Required work = Report how many lines of the following entries include the string "Holt"; respond with the number alone.

Supplied data =

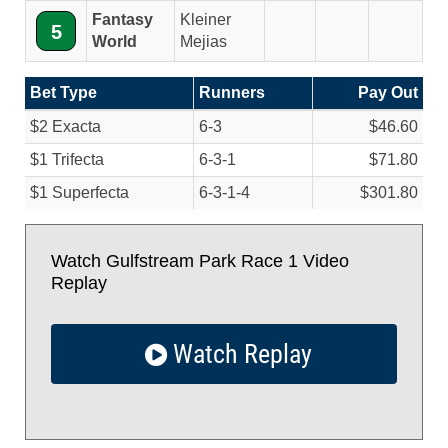
Fantasy
Kleiner
5
World
Mejias
Bet Type
Runners
Pay Out
$2 Exacta
6-3
$46.60
$1 Trifecta
6-3-1
$71.80
$1 Superfecta
6-3-1-4
$301.80
Watch Gulfstream Park Race 1 Video
Replay
Watch Replay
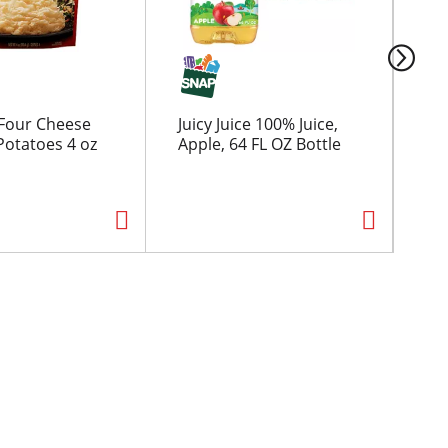
Four Cheese
Juicy Juice 100% Juice,
Ch
otatoes 4 oz
Apple, 64 FL OZ Bottle
Co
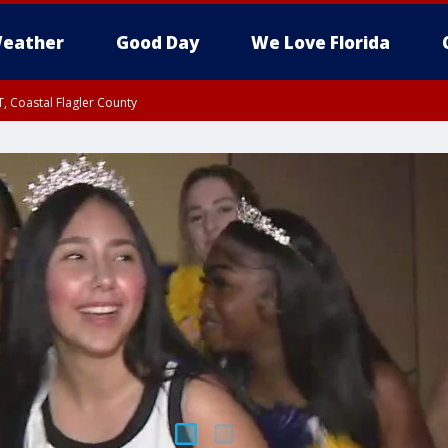
eather
Good Day
We Love Florida
, Coastal Flagler County
 until SAT 2:00 AM EDT, Coastal Volusia County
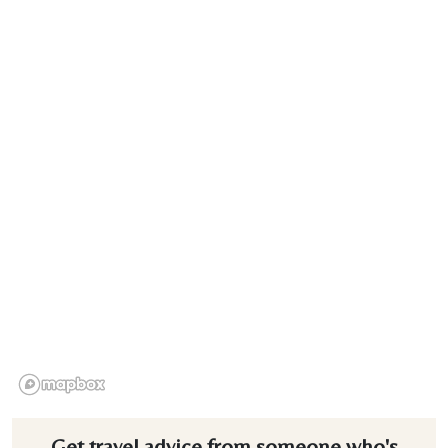
Get travel advice from someone who's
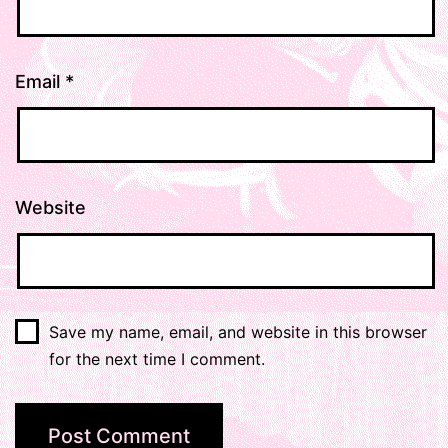
Email
*
Website
Save my name, email, and website in this browser
for the next time I comment.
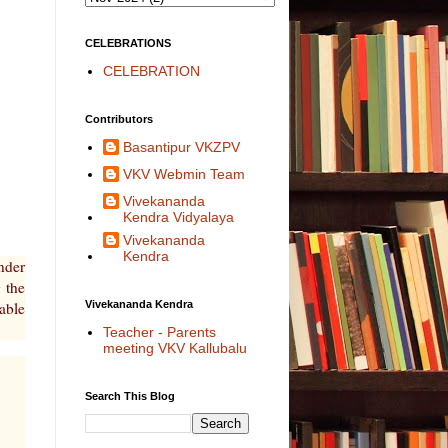
CELEBRATIONS
CELEBRATION
Contributors
Basantipur VKZPV
VKV Webmin Team
Vivekananda
Kendra Vidyalaya
Vivekananda
Kendra
nder
 the
Vivekananda Kendra
able
Teacher - Parents
meeting VKV Kallubalu
Search This Blog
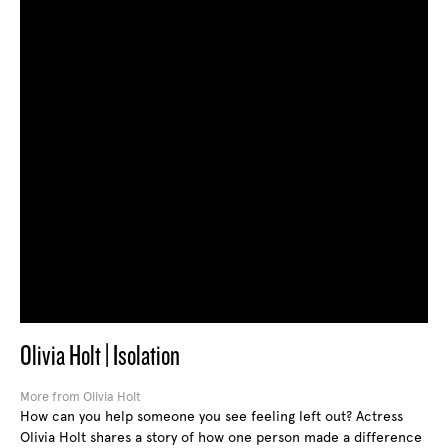
Olivia Holt | Isolation
More from Olivia Holt
How can you help someone you see feeling left out? Actress
Olivia Holt shares a story of how one person made a difference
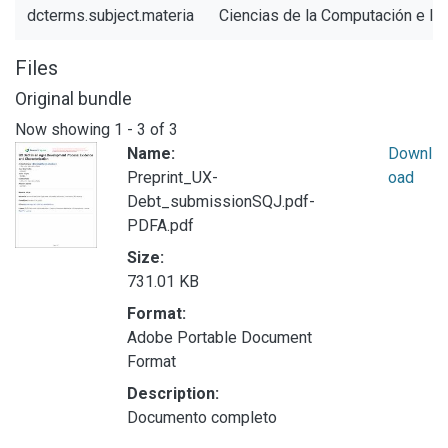
dcterms.subject.materia
Ciencias de la Computación e In
Files
Original bundle
Now showing
1 - 3 of 3
Name:
Downl
Preprint_UX-
oad
Debt_submissionSQJ.pdf-
PDFA.pdf
Size:
731.01 KB
Format:
Adobe Portable Document
Format
Description:
Documento completo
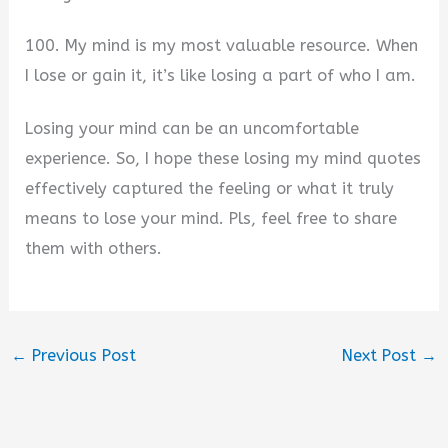
100. My mind is my most valuable resource. When
I lose or gain it, it’s like losing a part of who I am.
Losing your mind can be an uncomfortable
experience. So, I hope these losing my mind quotes
effectively captured the feeling or what it truly
means to lose your mind. Pls, feel free to share
them with others.
←
Previous Post
Next Post
→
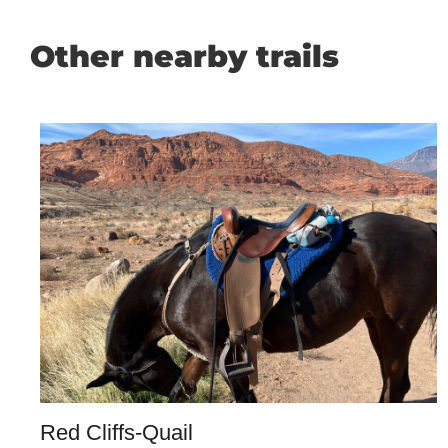
Other nearby trails
Red Cliffs-Quail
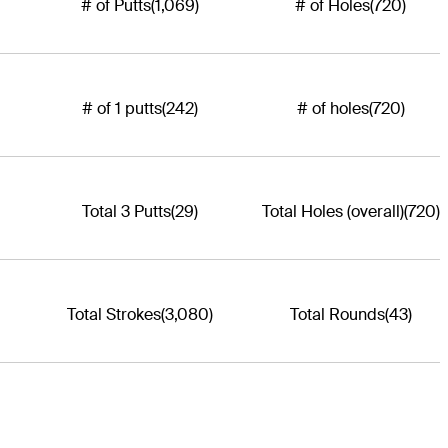
# of Putts
(1,069)
# of Holes
(720)
# of 1 putts
(242)
# of holes
(720)
Total 3 Putts
(29)
Total Holes (overall)
(720)
Total Strokes
(3,080)
Total Rounds
(43)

Answer to this exercise = 3